(What to work on): The required output is all lines below that contain the word "input".

[[ Information provided, beginning ]]

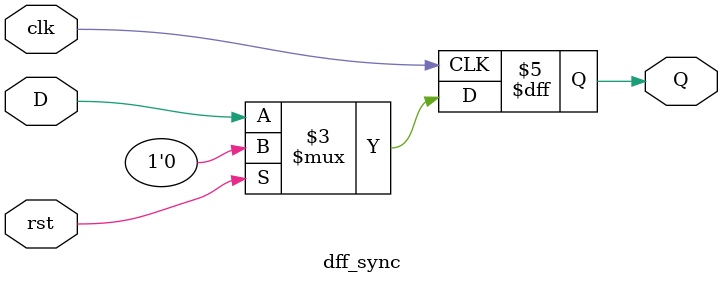
<source format=v>
`timescale 1ns / 1ps


module dff_sync (
    input  wire clk,
    input  wire rst,    
    input  wire D,
    output reg  Q
);
    always @(posedge clk) begin
        if (rst)  Q <= 1'b0;   
        else      Q <= D;
    end
endmodule
</source>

[[ Information provided, end ]]

(Exercise result):
    input  wire clk,
    input  wire rst,    
    input  wire D,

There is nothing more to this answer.